Desperation and death beneath South Africa’s City of Gold – by Ed Cropley (Reuters U.S. – September 13, 2016)

http://www.reuters.com/

JOHANNESBURG – When he lost his job as a Johannesburg gardener a month ago, 25-year-old Sibangani Tsikwe did what millions of men have done before him: seek their fortune deep underground in the gold mines that help to define South Africa.

The decision has probably cost him his life.

Equipped with little more than a head-torch, pick-axe and nerves of steel, Tsikwe and a group of fellow Zimbabweans descended into the bowels of the earth on Sept. 5 via a derelict shaft at Johannesburg’s Langlaagte gold mine.

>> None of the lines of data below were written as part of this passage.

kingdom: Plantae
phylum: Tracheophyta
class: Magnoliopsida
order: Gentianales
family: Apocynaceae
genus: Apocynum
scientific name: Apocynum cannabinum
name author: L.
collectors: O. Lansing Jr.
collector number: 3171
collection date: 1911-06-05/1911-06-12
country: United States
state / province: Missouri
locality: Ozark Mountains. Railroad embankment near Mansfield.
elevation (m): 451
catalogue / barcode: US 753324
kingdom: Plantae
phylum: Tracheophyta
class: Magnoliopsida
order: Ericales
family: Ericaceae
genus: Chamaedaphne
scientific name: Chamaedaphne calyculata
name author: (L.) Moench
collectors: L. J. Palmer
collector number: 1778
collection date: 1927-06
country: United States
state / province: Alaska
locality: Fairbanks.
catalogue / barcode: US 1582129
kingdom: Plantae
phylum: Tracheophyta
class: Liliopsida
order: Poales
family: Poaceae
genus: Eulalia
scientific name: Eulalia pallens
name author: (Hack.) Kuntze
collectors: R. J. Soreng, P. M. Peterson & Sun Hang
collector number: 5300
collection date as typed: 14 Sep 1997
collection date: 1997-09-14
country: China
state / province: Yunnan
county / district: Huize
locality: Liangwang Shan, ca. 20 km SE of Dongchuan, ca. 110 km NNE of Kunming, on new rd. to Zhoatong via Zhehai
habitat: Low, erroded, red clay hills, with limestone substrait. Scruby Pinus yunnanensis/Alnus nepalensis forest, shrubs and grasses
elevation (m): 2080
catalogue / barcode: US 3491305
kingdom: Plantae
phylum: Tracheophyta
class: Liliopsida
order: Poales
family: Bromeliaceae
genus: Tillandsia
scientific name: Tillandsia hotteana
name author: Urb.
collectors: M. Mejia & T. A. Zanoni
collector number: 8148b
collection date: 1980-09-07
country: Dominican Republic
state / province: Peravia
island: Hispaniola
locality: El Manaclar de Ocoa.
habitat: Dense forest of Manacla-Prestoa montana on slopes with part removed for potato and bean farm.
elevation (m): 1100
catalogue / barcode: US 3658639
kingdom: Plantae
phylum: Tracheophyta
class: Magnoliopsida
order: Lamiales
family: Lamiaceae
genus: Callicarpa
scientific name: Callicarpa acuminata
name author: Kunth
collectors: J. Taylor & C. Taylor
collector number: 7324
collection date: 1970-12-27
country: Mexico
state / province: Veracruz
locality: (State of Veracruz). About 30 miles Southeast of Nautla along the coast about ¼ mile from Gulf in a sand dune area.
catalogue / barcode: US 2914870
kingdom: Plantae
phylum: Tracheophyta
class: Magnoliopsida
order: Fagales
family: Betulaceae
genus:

He has not been seen since.

In the annals of South African mining, Langlaagte looms large as the farm where prospectors first stumbled upon gold in 1886, a discovery that would open up the richest veins of gold-bearing rock mankind has discovered.

Since then, the metre-wide seams, or reefs, that stretch for hundreds of kilometers east, west and south across the Witwatersrand Basin have produced more than 2 billion ounces of gold — roughly half of all the bullion ever mined.

In Zulu, Johannesburg is called Egoli, the City of Gold.

Yet history was probably the last thing on Tsikwe’s mind as he clung to a length of knotted string tied to a tree stump at the shaft entrance and took his first steps down the 30 degree slope into one of the most dangerous work-places on earth.